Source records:

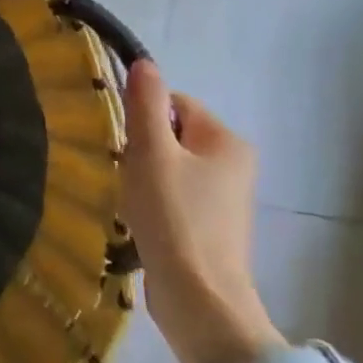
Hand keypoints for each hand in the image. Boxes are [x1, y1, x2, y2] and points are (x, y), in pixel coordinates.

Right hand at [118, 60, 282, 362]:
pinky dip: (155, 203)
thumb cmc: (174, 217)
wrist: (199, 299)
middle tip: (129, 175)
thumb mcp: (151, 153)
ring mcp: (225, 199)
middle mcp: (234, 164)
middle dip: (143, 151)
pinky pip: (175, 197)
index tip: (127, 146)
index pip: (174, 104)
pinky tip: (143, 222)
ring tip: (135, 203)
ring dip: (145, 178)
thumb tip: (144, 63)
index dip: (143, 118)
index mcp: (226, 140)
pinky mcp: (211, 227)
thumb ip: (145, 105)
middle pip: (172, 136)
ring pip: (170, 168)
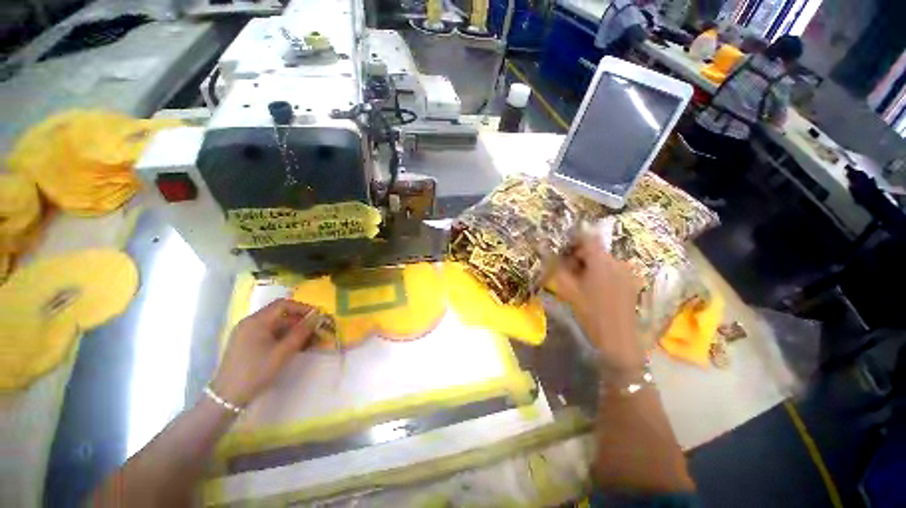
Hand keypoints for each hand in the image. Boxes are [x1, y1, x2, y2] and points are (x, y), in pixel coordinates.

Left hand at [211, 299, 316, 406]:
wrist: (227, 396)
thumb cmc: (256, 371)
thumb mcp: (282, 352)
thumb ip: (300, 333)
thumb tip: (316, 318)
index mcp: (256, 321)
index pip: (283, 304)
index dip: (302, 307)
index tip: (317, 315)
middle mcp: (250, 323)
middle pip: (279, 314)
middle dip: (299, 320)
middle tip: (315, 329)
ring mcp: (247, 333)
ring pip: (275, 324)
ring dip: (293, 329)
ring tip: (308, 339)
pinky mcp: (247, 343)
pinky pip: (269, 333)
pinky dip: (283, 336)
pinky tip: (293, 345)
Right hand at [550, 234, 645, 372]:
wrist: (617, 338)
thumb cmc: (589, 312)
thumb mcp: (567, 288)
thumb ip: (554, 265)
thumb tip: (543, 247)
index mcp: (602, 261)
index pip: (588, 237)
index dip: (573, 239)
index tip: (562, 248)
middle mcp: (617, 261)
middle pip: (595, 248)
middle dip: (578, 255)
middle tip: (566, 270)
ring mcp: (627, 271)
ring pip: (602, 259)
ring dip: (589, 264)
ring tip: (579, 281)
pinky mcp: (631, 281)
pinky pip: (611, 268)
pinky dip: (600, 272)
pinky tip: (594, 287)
* * *
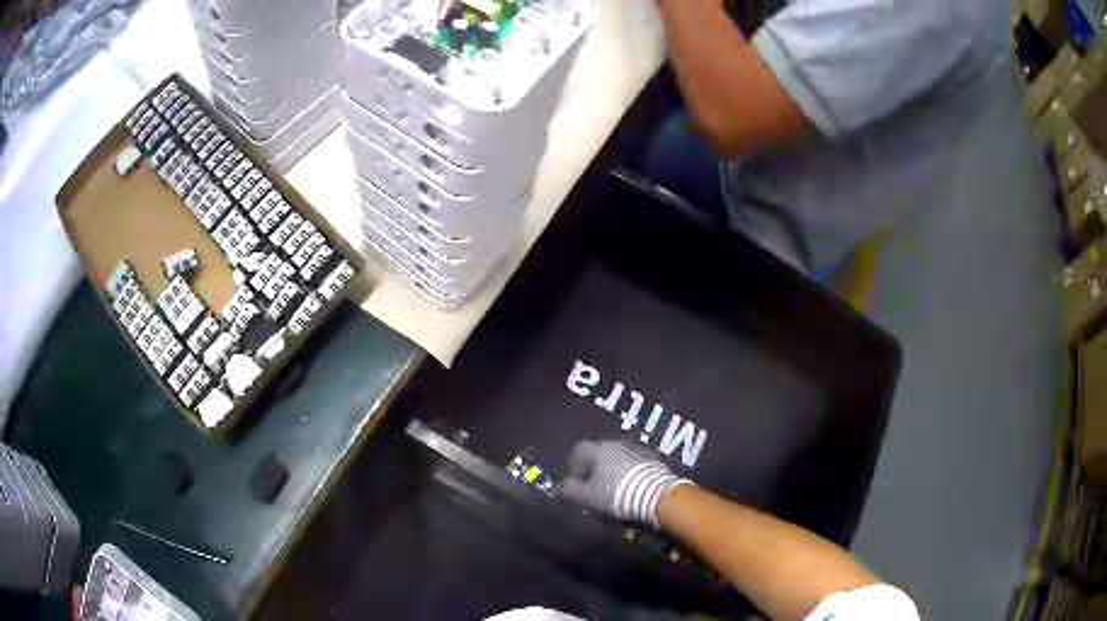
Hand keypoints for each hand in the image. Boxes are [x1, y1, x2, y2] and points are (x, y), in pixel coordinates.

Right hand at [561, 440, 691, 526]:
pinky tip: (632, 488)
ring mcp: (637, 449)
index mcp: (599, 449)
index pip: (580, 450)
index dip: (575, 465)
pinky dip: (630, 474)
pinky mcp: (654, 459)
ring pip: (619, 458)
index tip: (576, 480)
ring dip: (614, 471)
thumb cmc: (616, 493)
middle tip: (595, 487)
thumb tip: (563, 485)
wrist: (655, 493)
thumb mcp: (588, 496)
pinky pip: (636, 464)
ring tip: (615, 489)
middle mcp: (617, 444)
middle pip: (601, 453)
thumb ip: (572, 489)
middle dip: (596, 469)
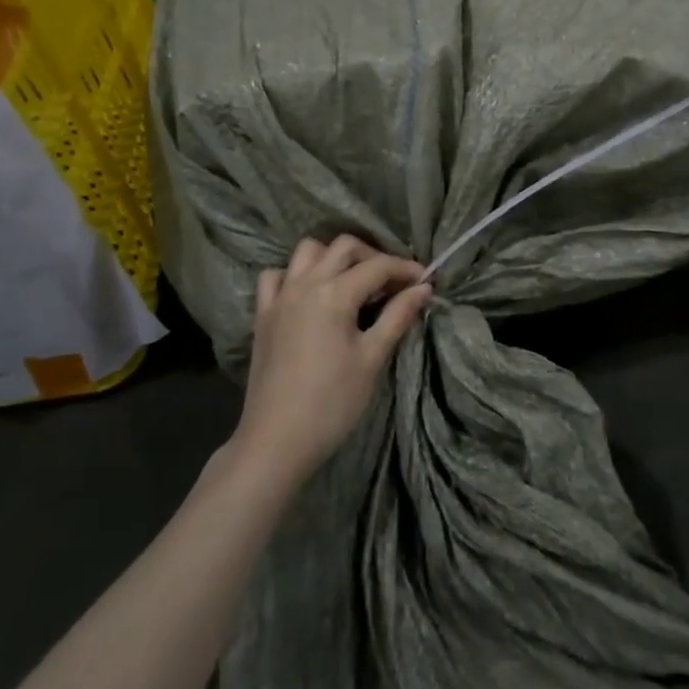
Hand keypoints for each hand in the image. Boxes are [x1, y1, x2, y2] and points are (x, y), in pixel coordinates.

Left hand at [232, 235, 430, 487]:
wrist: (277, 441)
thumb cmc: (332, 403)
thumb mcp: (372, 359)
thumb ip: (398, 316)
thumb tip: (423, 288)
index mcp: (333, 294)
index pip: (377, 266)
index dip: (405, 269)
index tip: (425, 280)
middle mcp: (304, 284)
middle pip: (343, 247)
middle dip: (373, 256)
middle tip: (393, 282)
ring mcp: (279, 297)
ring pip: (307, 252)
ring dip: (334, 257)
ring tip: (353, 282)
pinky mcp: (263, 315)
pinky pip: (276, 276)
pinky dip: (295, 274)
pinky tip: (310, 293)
--
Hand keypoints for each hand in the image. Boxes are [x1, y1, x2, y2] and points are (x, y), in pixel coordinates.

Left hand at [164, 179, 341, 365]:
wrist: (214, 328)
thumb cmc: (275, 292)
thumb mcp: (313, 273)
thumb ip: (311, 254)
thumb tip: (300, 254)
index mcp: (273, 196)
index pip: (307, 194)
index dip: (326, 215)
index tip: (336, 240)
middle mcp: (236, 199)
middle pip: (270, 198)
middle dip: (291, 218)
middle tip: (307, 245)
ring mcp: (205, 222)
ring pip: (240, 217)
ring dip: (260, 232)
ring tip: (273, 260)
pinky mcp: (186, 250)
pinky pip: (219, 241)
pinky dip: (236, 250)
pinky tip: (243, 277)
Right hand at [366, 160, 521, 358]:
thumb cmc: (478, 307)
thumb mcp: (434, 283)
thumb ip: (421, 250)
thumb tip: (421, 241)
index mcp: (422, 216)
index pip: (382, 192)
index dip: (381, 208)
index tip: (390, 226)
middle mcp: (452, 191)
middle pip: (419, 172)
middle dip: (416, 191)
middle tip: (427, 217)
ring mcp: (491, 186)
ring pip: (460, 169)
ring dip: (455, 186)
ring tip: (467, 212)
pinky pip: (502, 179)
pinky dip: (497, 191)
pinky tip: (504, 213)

Requirement:
Within the entries above, the lines from the one containing "middle dip: (143, 151)" through the one containing "pinky tip: (594, 287)" are to be transcribed exactly, ends included, pictures excluded.

Result:
middle dip: (143, 151)
pinky pip: (175, 197)
index tip: (127, 146)
index pip: (174, 104)
pinky tip: (143, 222)
ring tip: (135, 203)
ring dip: (145, 178)
thumb tip: (144, 63)
index dip: (143, 118)
index mcp: (226, 140)
pinky mcp: (211, 227)
thumb ip: (145, 105)
middle pip: (172, 136)
ring pip: (170, 168)
Hand keypoints for each hand in the image. Boxes are [x1, y1, x2, y2] and points are (x, y), in pixel coordinates.

Left hand at [211, 299, 316, 406]:
wrist: (227, 396)
thumb cmc: (256, 371)
thumb mcp: (282, 352)
thumb ip: (300, 333)
thumb tip: (316, 318)
index mcp: (256, 321)
index pip: (283, 304)
index dip: (302, 307)
index tip: (317, 315)
middle mcp: (250, 323)
middle pip: (279, 314)
middle dip: (299, 320)
middle tip: (315, 329)
ring mcp: (247, 333)
ring pip: (275, 324)
ring dip: (293, 329)
ring tip: (308, 339)
pinky mcp: (247, 343)
pinky pip: (269, 333)
pinky dip: (283, 336)
pinky tip: (293, 345)
Right hand at [550, 234, 645, 372]:
wrist: (617, 338)
thumb cmc: (589, 312)
thumb mcp: (567, 288)
thumb ip: (554, 265)
thumb tip: (543, 247)
index mcp: (602, 261)
index pip: (588, 237)
index dip: (573, 239)
index tip: (562, 248)
middle mcp: (617, 261)
middle pip: (595, 248)
middle dip: (578, 255)
middle tip: (566, 270)
ring mcp: (627, 271)
ring pip: (602, 259)
ring dip: (589, 264)
ring tip: (579, 281)
pinky mcp: (631, 281)
pinky pip: (611, 268)
pinky dip: (600, 272)
pinky tip: (594, 287)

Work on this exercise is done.